→ Brano proposto:
----
Corriere della Sera - La Lettura
Ordinari come noi Italiani come noi
Sulle orme degli «Americans» di Robert Frank, Massimo Baldini ha attraversato piazze, spiagge, outlet del nostro Paese, soprattutto in provincia, ritraendo la «gente comune». Ai suoi 83 scatti Claudio Giunta ha affiancato testi di autori di ieri e oggi. Risultato: un poema per immagini
Ci sono libri in cui è bello perdersi: leggerli o rileggerli, guardarli o riguardarli, senza né capo né coda, aprendo una pagina a caso. È una delle sensazioni che si provano sfogliando Gli italiani, fotografie di Massimo Baldini corredate da Claudio Giunta con l’aggiunta di una preziosa scelta di testi (il Mulino). Gli italiani è una sorta di poema per immagini sulle orme del celebre The Americans di Robert Frank. È il 1955 e un giovane fotografo svizzero, Robert Frank, ottiene una borsa di studio dalla Fondazione Guggenheim per realizzare un lavoro fotografico sull’America. Frank percorrerà tutto l’immenso Paese, tra il 1955 e il 1956. Le strade, i volti delle persone incontrate, le piazze delle città, i bar e i negozi, i marciapiedi, i particolari più insignificanti passano e si fermano di fronte all’obbiettivo intelligente e partecipe del fotografo. Il libro The Americans fu pubblicato per la prima volta dall’editore francese Robert Delpire nel 1958. Furono scelte 83 foto in bianco e nero che cambiarono per sempre il senso e il ruolo della fotografia. Pubblicato negli Stati Uniti un anno dopo, resta il libro di fotografie più influente del Ventesimo secolo, una sfida a tutte le regole formali conosciute fino a quel momento. «Quella folle sensazione in America — scrive Jack Kerouac nella prefazione — quando il sole picchia forte sulle strade e ti arriva la musica di un jukebox o quella di un funerale che passa. È questo che ha catturato Robert Frank nelle formidabili foto scattate durante il lungo viaggio attraverso qualcosa come quarantotto Stati su una vecchia macchina di seconda mano».
----
→ Dati mostrati:
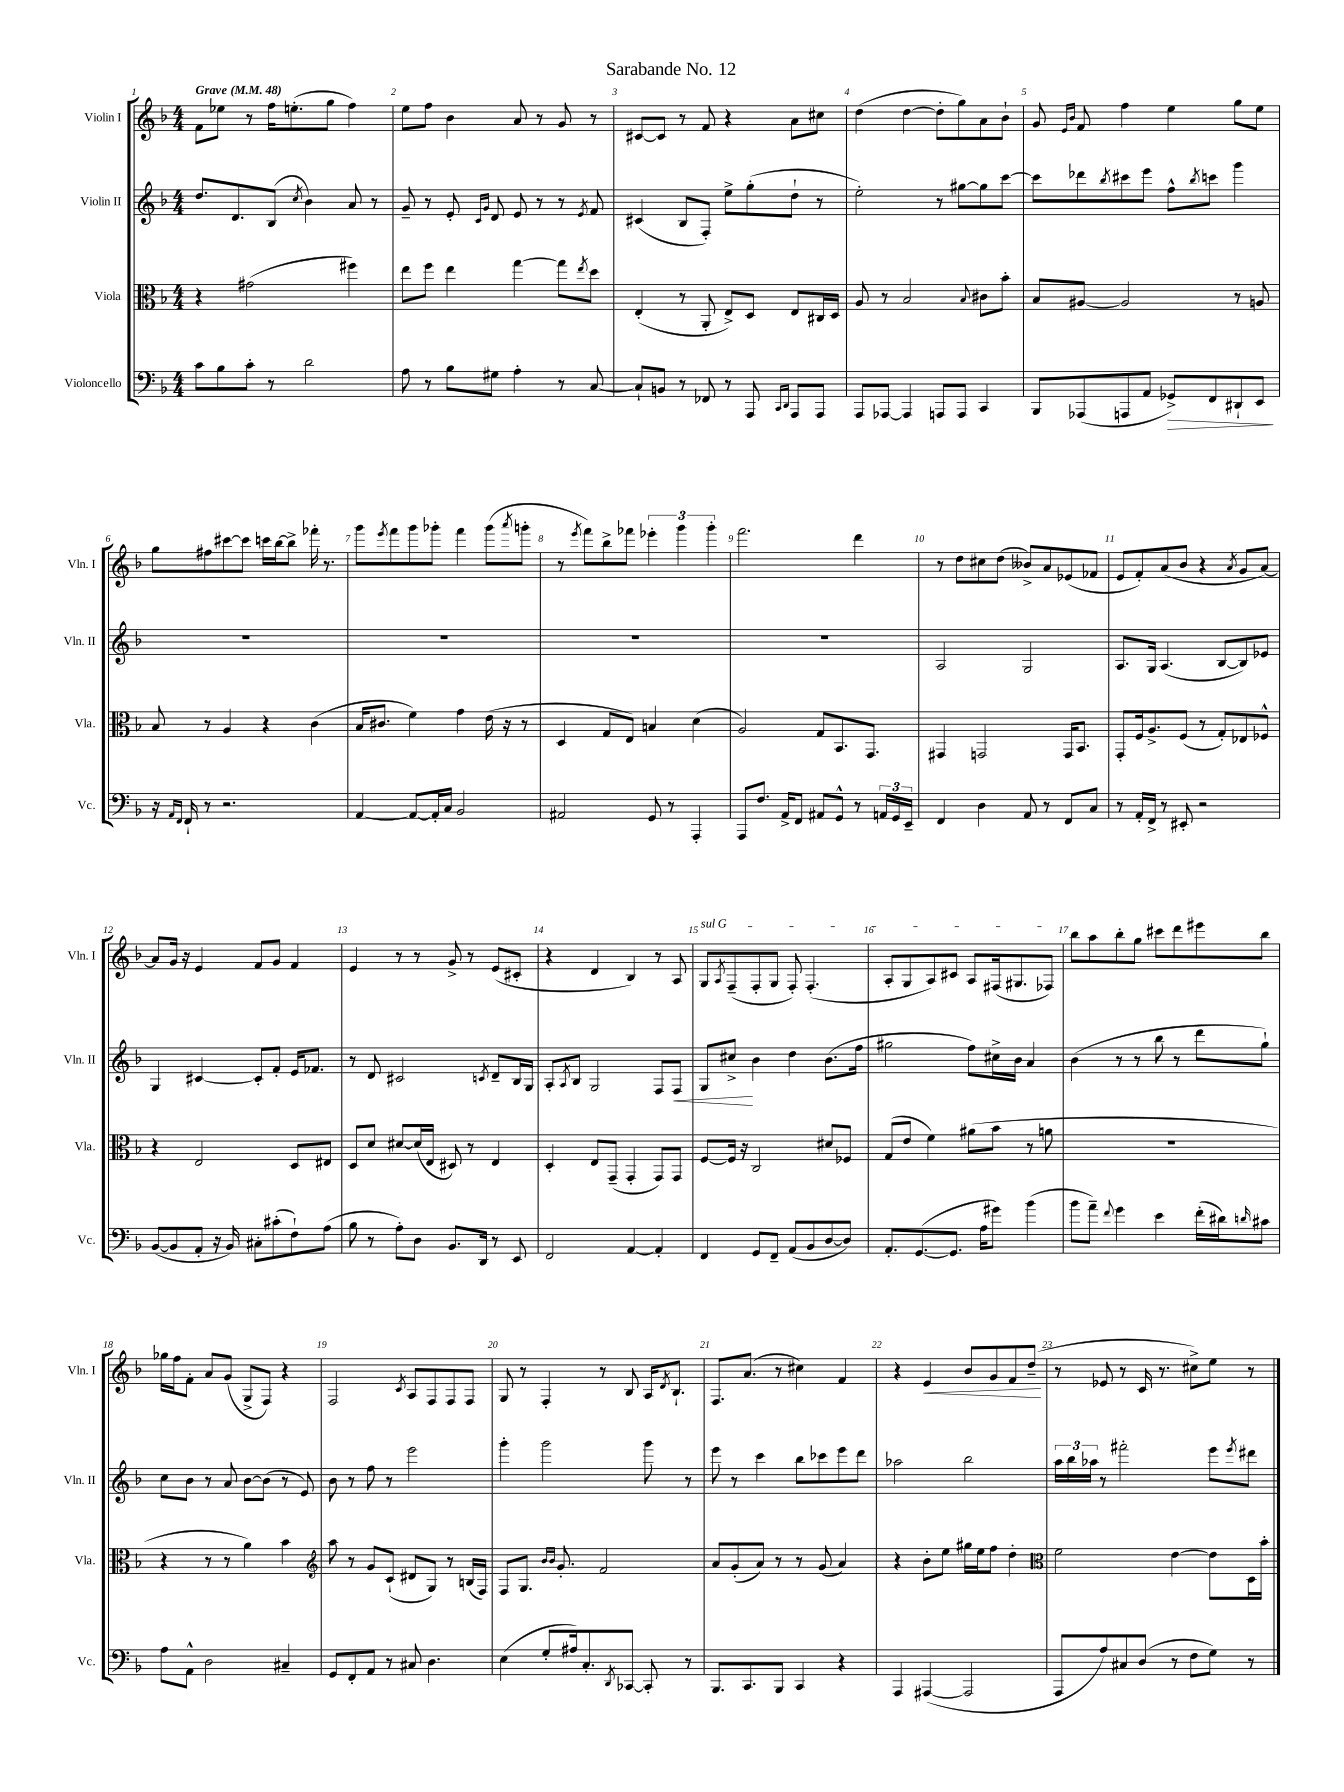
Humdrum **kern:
----
Secondo il brano su Massimo Baldini e Robert Frank, in che anno e da quale editore fu pubblicato per la prima volta The Americans?

→ Risultato finale:
Nel 1958, dall'editore francese Robert Delpire.